MDW7 — “MDW” refers to the code for Midway; Amazon fulfillment centers are named for the nearest airport — is enormous, nearly a million square feet, and from the parking lot, that size immediately presents reportorial challenges.
“I don’t have a wide enough lens,” Sun-Times photographer Ashlee Rezin Garcia said as we walked up to the building, its inner entrance emblazoned, “work hard. have fun. make history.” Later a Sun-Times drone was dispatched to capture the place from the air.
Since Amazon is controversial, from its effect upon small business to conditions for workers at places like MDW7 — past Prime Days have seen protests about their treatment — I want to say upfront that I talked to a half-dozen of the 5,000 employees there, working 10-hour, four-day-a-week shifts. This newspaper has a fine tradition of investigative exposes, but this isn’t one of them. I spent an hour gee-whizzing through the place.

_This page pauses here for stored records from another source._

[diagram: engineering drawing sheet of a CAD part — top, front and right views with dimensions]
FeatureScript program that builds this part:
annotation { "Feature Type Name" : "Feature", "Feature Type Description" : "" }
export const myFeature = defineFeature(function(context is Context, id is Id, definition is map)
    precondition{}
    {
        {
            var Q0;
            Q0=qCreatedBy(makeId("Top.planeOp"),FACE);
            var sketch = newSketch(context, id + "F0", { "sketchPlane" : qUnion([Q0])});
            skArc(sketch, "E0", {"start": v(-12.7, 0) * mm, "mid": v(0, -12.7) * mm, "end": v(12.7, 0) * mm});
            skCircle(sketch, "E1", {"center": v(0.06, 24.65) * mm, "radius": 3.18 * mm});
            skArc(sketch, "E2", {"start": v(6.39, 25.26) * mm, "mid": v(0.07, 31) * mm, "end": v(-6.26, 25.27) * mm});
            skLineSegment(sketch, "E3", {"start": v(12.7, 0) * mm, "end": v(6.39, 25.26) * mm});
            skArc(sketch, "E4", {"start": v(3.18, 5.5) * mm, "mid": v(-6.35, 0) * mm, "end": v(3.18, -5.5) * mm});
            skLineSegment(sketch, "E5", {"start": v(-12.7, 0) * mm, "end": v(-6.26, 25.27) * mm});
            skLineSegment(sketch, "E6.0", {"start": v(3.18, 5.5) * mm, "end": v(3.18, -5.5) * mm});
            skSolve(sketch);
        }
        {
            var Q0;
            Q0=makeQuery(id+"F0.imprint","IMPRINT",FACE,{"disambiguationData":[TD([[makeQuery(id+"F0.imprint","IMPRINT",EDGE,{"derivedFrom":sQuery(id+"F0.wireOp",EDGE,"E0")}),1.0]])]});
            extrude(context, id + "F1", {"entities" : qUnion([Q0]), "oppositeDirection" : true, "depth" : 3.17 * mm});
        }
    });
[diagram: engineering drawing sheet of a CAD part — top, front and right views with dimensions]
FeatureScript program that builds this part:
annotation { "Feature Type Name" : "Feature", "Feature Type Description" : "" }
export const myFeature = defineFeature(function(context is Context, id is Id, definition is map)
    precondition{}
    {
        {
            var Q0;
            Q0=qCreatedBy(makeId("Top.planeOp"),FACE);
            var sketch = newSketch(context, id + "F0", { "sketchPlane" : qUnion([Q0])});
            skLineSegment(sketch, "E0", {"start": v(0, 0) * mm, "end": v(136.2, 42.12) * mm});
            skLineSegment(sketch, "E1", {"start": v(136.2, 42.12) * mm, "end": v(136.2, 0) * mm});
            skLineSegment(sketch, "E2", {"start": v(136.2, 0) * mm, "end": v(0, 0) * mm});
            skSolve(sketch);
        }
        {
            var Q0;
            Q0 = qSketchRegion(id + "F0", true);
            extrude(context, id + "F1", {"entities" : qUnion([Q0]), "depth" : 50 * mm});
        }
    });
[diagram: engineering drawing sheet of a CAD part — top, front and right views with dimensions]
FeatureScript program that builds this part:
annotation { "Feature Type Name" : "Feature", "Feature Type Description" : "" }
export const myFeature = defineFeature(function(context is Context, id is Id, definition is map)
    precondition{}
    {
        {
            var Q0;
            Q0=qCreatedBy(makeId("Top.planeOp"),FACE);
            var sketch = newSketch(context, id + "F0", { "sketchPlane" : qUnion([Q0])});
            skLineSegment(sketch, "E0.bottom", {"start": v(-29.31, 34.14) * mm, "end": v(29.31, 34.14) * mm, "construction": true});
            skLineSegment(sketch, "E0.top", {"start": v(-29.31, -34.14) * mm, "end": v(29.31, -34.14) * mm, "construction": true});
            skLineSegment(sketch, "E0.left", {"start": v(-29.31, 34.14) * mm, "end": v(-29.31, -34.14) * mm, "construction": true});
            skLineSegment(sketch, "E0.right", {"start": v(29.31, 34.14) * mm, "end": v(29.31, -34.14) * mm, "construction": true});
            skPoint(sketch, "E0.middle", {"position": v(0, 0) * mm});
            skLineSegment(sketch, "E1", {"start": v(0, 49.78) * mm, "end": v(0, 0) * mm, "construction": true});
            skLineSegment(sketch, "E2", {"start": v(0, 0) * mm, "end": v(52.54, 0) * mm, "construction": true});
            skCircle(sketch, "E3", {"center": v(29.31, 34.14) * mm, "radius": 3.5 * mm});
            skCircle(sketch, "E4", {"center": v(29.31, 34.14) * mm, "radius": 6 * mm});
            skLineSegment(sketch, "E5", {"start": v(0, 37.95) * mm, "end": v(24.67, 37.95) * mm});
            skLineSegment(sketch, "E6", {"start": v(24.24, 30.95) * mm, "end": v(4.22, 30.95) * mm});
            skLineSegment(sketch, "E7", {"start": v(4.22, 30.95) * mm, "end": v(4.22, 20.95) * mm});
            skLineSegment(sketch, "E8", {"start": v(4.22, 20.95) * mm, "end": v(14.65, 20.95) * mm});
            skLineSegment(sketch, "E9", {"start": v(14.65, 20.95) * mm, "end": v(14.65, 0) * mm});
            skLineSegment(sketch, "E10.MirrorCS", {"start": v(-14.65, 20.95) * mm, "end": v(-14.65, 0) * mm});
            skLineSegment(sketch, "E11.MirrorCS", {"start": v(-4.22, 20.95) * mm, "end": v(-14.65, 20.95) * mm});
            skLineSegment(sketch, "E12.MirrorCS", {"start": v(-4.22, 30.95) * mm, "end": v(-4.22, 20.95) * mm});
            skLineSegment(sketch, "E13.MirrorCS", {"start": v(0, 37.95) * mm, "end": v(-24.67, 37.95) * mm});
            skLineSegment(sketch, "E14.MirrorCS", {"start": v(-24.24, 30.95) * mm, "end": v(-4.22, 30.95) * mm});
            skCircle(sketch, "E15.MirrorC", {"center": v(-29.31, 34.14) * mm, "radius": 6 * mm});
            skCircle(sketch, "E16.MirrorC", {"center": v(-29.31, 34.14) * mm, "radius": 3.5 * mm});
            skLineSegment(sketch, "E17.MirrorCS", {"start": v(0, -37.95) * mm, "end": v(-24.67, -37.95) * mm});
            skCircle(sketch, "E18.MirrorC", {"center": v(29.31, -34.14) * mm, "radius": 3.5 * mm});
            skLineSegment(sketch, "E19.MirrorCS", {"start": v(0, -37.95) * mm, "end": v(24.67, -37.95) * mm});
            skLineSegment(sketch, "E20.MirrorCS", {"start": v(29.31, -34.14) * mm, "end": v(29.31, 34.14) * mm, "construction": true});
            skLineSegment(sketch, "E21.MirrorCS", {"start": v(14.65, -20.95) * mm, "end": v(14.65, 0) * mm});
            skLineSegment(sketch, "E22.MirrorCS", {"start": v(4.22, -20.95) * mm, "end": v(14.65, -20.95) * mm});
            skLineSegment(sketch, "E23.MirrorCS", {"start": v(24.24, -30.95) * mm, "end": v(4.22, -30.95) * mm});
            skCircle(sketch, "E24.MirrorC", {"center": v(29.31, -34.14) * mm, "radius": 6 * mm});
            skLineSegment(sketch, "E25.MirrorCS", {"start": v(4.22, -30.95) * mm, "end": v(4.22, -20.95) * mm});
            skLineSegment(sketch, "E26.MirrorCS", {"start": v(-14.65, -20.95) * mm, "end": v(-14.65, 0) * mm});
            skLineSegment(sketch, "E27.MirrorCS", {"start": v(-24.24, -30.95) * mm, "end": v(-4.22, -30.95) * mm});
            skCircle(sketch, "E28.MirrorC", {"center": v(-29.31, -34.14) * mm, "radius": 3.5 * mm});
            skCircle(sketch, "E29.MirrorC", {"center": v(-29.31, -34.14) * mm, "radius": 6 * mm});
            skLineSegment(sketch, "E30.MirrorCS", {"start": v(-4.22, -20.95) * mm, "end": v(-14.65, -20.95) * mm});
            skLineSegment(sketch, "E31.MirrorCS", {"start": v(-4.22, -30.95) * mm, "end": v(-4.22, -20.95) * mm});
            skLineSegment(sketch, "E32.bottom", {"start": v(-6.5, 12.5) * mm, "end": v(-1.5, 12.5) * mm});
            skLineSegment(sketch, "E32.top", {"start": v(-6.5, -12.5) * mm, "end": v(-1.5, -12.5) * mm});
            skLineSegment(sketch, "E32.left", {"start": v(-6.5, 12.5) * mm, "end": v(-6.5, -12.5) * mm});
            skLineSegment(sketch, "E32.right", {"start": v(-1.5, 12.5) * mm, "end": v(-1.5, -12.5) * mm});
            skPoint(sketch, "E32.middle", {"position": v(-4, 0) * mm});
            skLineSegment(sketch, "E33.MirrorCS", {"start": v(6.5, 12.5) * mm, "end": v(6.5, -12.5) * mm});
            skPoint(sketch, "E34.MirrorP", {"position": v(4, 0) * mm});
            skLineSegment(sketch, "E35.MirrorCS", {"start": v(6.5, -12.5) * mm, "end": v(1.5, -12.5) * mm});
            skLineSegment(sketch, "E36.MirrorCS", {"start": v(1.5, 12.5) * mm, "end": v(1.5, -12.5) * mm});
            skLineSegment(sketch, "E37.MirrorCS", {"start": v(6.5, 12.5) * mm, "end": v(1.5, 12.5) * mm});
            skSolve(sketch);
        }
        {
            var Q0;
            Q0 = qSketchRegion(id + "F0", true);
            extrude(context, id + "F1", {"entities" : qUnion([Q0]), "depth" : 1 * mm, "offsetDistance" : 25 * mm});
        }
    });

As trucks are on their way from an Amazon warehouse in Joliet, bearing, oh, cases of Quaker Chewy Granola bars and pallets of Evian water, Amazon’s computer already is assigning individual items to particular orders. The arriving merchandise is placed into pods; squat orange robots scoot under them and move them around in a smooth, silent ballet — that’s why this is a robotics fulfillment center — that makes you wonder how many of those 5,000 workers will be on the job five years from now.
The mezzanine is an enormous floor of criss-crossing conveyors —about 6 miles worth in this one building — with crates holding merchandise racing along at 10 feet per second. Noise fills the air, a constant roar, like a cascading waterfall.
“Photo eyes and different cameras track the trays,” says Mike Stone, director of workplace health and safety for customer the fulfillment network, worldwide, his voice amplified through a small loudspeaker.
Stone calls the process “an intricate dance.”
“Scanners know where every single one of these things is,” he says. “Everything is tracked through bar codes on each one of the different containers.”
Early in the pandemic, Amazon was criticized for not being candid about employee COVID infections and deaths. Last week Amazon announced that nearly 20,000 of its 1.3 million U.S. workers have tested positive for the disease. The company has spent $4 billion, Stone said, trying to keep its employees and customers safe, staggering shifts, for instance, so employees coming to work don’t bunch up at the entrance.
“Since March we have made a tremendous amount of changes to our buildings, layouts, processes, policies, to make sure we can operate safely during these times,” said Stone. “Lots of our building were designed for people working within 6 feet of each other, which was a no-no. We had to redesign work stations, building barriers.”
The employees I spoke with didn’t sugarcoat what they do.
“Tough but good,” said Aaron Young, 38, who lives on the South Side of Chicago, and joined Amazon last April. “It’s a warehouse job, so it’s not easy work. You have to lift, and some of the items are heavy. But nothing unmanageable.”
Gilton, 23, has worked here since November.
“You work four days a week and then you have three days off,” says Gilton, who lives in Country Club Hills. “As long as you take the time to recuperate during your three days, you’ll be fine.”
On my way out, I run into Kelvin Madera, 21, of Crown Point, Indiana, arriving at his first day of work at Amazon, along with Julisa Martinez Madera, his 23-year-old sister.
Why do they want to work here?
“A chance to grow and learn new things,” says Martinez Madera. “There’s a lot of opportunity here.”
“A great opportunity,” says her brother. “The pay is good. Who wouldn’t want to work here?”